Sécheresse : Cette expérience montre pourquoi les orages ne vont pas résoudre grand-chose

PLUIE Au lieu d’irriguer les sols, les fortes pluies qui suivent les pics de chaleur pourraient au contraire engendrer des crues

20 Minutes avec agence
La France traverse en cet été 2022 une sécheresse tout bonnement historique. (illustration)
La France traverse en cet été 2022 une sécheresse tout bonnement historique. (illustration) — KONRAD K./SIPA

« Après la pluie vient le beau temps » et inversement. Selon les prévisions, le nouveau pic caniculaire subi par la France devrait aboutir dès ce samedi à des pluies et des orages sur l’ensemble du territoire.
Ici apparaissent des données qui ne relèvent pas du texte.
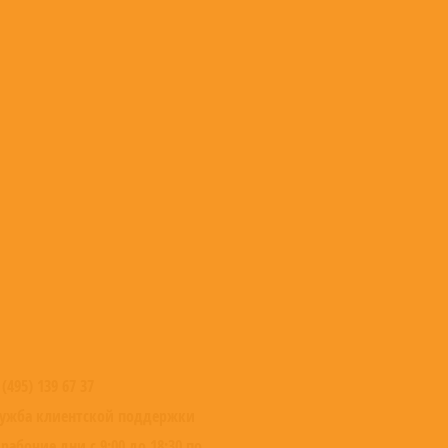
 (495) 139 67 37
ужба клиентской поддержки
 рабочие дни с 9:00 до 18:30 по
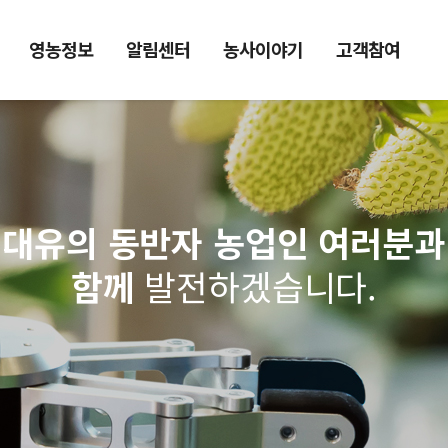
영농정보
알림센터
농사이야기
고객참여
대유의 동반자 농업인 여러분과
함께
발전하겠습니다.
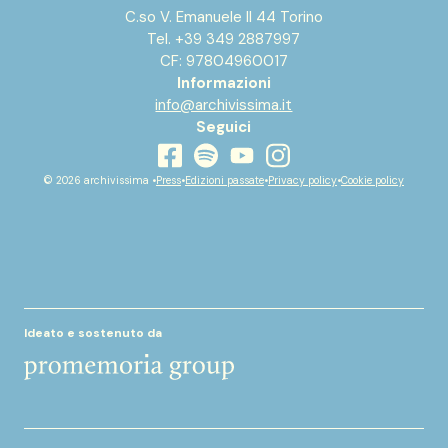
C.so V. Emanuele II 44 Torino
Tel. +39 349 2887997
CF: 97804960017
Informazioni
info@archivissima.it
Seguici
youtube
facebook
instagram
spotify
© 2026 archivissima •
Press
•
Edizioni passate
•
Privacy policy
•
Cookie policy
Ideato e sostenuto da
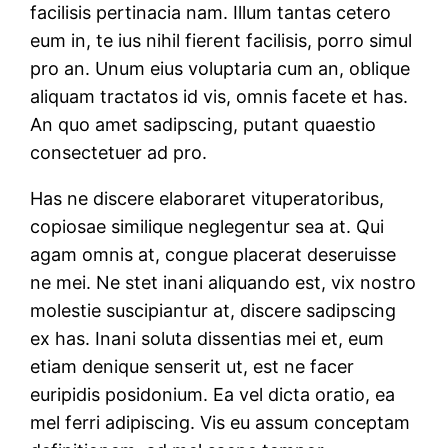
facilisis pertinacia nam. Illum tantas cetero
eum in, te ius nihil fierent facilisis, porro simul
pro an. Unum eius voluptaria cum an, oblique
aliquam tractatos id vis, omnis facete et has.
An quo amet sadipscing, putant quaestio
consectetuer ad pro.
Has ne discere elaboraret vituperatoribus,
copiosae similique neglegentur sea at. Qui
agam omnis at, congue placerat deseruisse
ne mei. Ne stet inani aliquando est, vix nostro
molestie suscipiantur at, discere sadipscing
ex has. Inani soluta dissentias mei et, eum
etiam denique senserit ut, est ne facer
euripidis posidonium. Ea vel dicta oratio, ea
mel ferri adipiscing. Vis eu assum conceptam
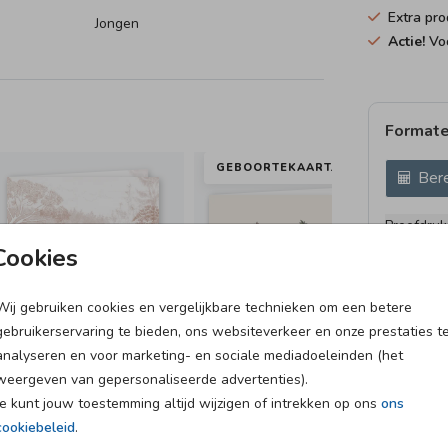
Extra pro
Jongen
Actie!
Voo
Formate
GEBOORTEKAARTJE
GE
Bere
Proefdruk
11 × 11 c
Cookies
12 × 12 c
13 × 13 c
Wij gebruiken cookies en vergelijkbare technieken om een betere
gebruikerservaring te bieden, ons websiteverkeer en onze prestaties t
15 × 15 c
analyseren en voor marketing- en sociale mediadoeleinden (het
Envelopp
weergeven van gepersonaliseerde advertenties).
Je kunt jouw toestemming altijd wijzigen of intrekken op ons
ons
cookiebeleid
.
Mais ces précipitations ne régleront pas le problème de sécheresse des sols.

Le Dr Rob Thompson de l’université de Reading (Royaume-Uni) a récemment illustré ce phénomène à travers une expérience, rapporte Le HuffPost. Pour montrer les effets des pluies sur les sols secs, le scientifique a utilisé trois verres d’eau. Chacun d’eux est posé, face renversée, au contact de trois sols différents. Le premier sol a été correctement irrigué et présente une touffe d’herbe bien verte. Le second sol, plus sec, représente quant à lui l’état d’un terrain après un été jugé « normal ». Enfin, le troisième sol est complètement desséché, au point que les herbes ont brûlé.


Un risque de crues et d’inondations

Le Dr Rob Thompson mesure ensuite le temps qu’il faut à chaque sol pour absorber la totalité de l’eau contenue dans le verre. On peut ainsi constater que s’il ne faut que 10 secondes au premier sol pour absorber l’eau, il en faut 53 pour le second. Au bout de quatre minutes, le quatrième sol n’a de son côté toujours pas réussi à éponger l’eau. Le chercheur décide alors de soulever le verre, répandant son contenu.
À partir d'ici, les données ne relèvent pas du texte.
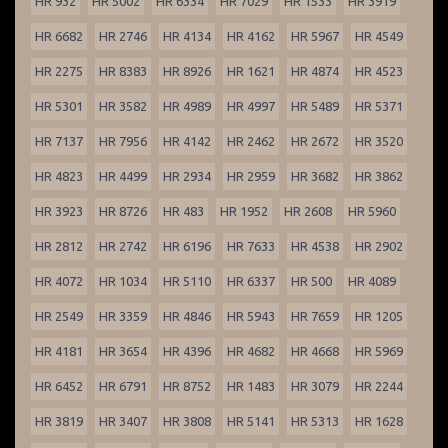
HR 932
HR 5002
HR 6334
HR 7029
HR 1533
HR 3919
HR 6682
HR 2746
HR 4134
HR 4162
HR 5967
HR 4549
HR 2275
HR 8383
HR 8926
HR 1621
HR 4874
HR 4523
HR 5301
HR 3582
HR 4989
HR 4997
HR 5489
HR 5371
HR 7137
HR 7956
HR 4142
HR 2462
HR 2672
HR 3520
HR 4823
HR 4499
HR 2934
HR 2959
HR 3682
HR 3862
HR 3923
HR 8726
HR 483
HR 1952
HR 2608
HR 5960
HR 2812
HR 2742
HR 6196
HR 7633
HR 4538
HR 2902
HR 4072
HR 1034
HR 5110
HR 6337
HR 500
HR 4089
HR 2549
HR 3359
HR 4846
HR 5943
HR 7659
HR 1205
HR 4181
HR 3654
HR 4396
HR 4682
HR 4668
HR 5969
HR 6452
HR 6791
HR 8752
HR 1483
HR 3079
HR 2244
HR 3819
HR 3407
HR 3808
HR 5141
HR 5313
HR 1628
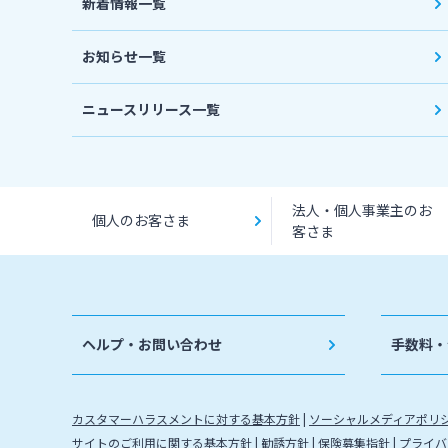
新着情報一覧
お知らせ一覧
ニュースリリース一覧
法人・個人事業主のお
個人のお客さま
客さま
ヘルプ・お問い合わせ
手数料・
カスタマーハラスメントに対する基本方針
ソーシャルメディアポリ
サイトのご利用に関する基本方針
勧誘方針
保険募集指針
プライバ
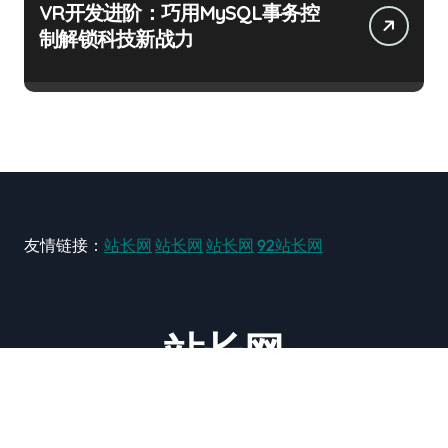
VR开发进阶：巧用MySQL事务控
制解锁科技新战力
友情链接：
站长网
站长网
站长网
92站长网
站长网
大型站长资讯类网站！ https://www.zxzz.com.cn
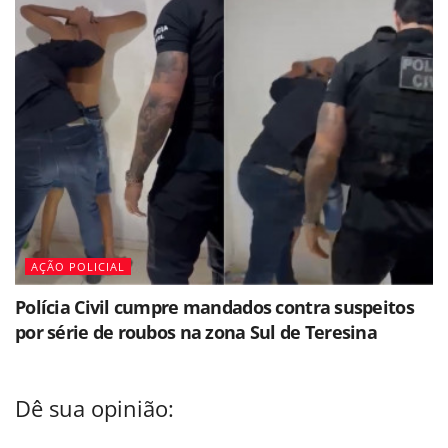
AÇÃO POLICIAL
Polícia Civil cumpre mandados contra suspeitos
por série de roubos na zona Sul de Teresina
Dê sua opinião:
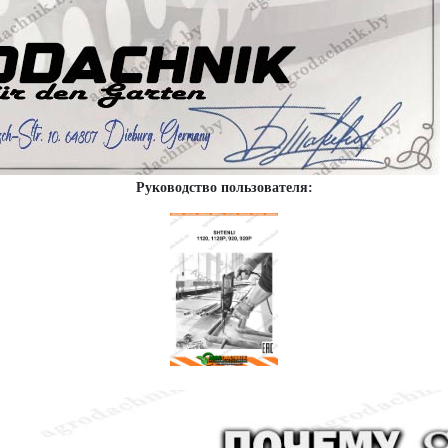
Руководство пользователя:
Avec cette illustration, il est ainsi facile de constater que les fortes précipitations qui font suite à un épisode de sécheresse ne permettent pas aux sols de s’humidifier en profondeur. Au contraire, elles peuvent favoriser l’apparition de crues et d’inondations, comme c’est le cas dans la Vallée de la Mort aux États-Unis depuis début août.